Azis is also an active member of Jakarta's punk scene, singing in the pop-punk act Failing Forward and attending regular shows at DIY spots and dive bars in the capital. For Azis, there's some lessons to be learned in the idol scene. If fans are so eager to spend money that ends up in some massive corporate bank account, why not spend more money on local independent musicians as well?

“JKT48 fans, like any other idol fandom in Korea and Japan, are militant when it comes to spending money to support their idol,” he told VICE. “This makes me feel OK about spending money for the punk scene. If I can support a big corporation, why not my peers in the indie scene?”

But for others, the veneer of saccharine idol J-Pop eventually loses its luster.

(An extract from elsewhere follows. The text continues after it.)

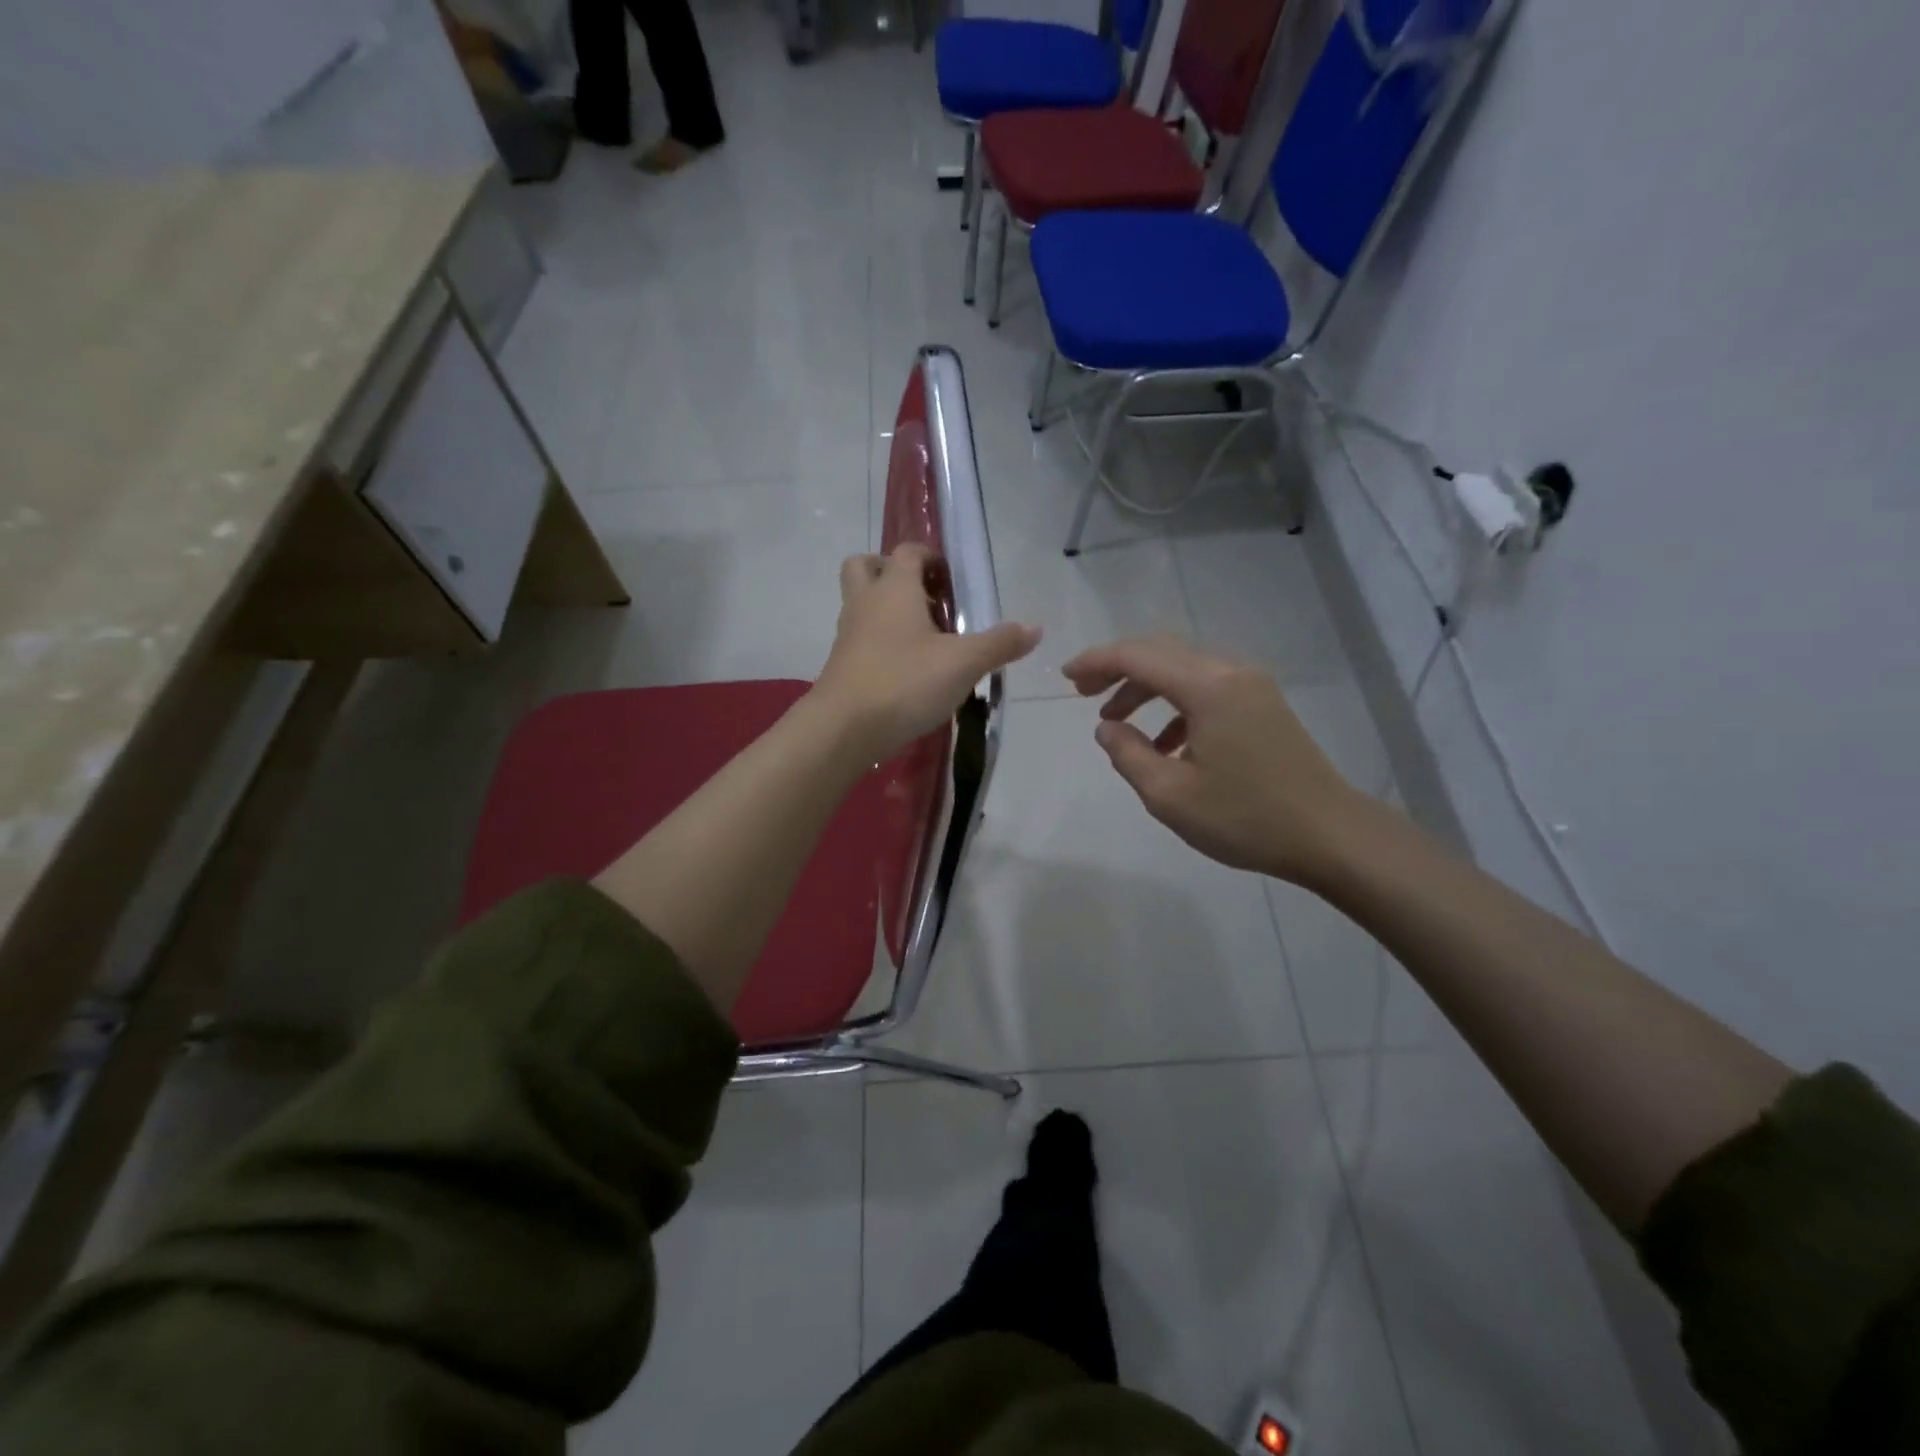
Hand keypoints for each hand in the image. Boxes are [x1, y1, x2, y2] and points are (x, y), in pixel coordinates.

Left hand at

Try Budi, a former fan of JKT48 (Viny was his oshi), gave up on JKT48 after failing to find anything deeper. Budi is also a fan of extreme metal bands like Darkthrone, Sargeist, and Judas Iscariot, but there was always something about J-Pop that had him hooked. Budi told VICE that he wasn't the kind of JKT48 fan to attend hundreds of concerts at their home theater—the idols were just too manufactured there.

Budi instead went to concerts outside JKT48's home base, looking for a more "real," version of the girls. “If I went to the theater, I could only see one show,” Budi said. “And then that’s it.” But even then, it all seemed too fake to be real life and too amateur to be so fake.

“I’m disappointed, but JKT48 really doesn't even have one original single!” he said.

Budi has since shelved his JKT48 photo packs and images of of J-Pop idols for a newer pop import—Korean Wave. His walls are now adorned with images of Binnie, of Oh My Girl, and Hani, of EXID. In the end, it's the dark side of J-Pop that turned him away.

"The way I see it, Japanese idol groups have this negative side, which is the 'gravure culture,'" Budi said. "K-Pop has none of that."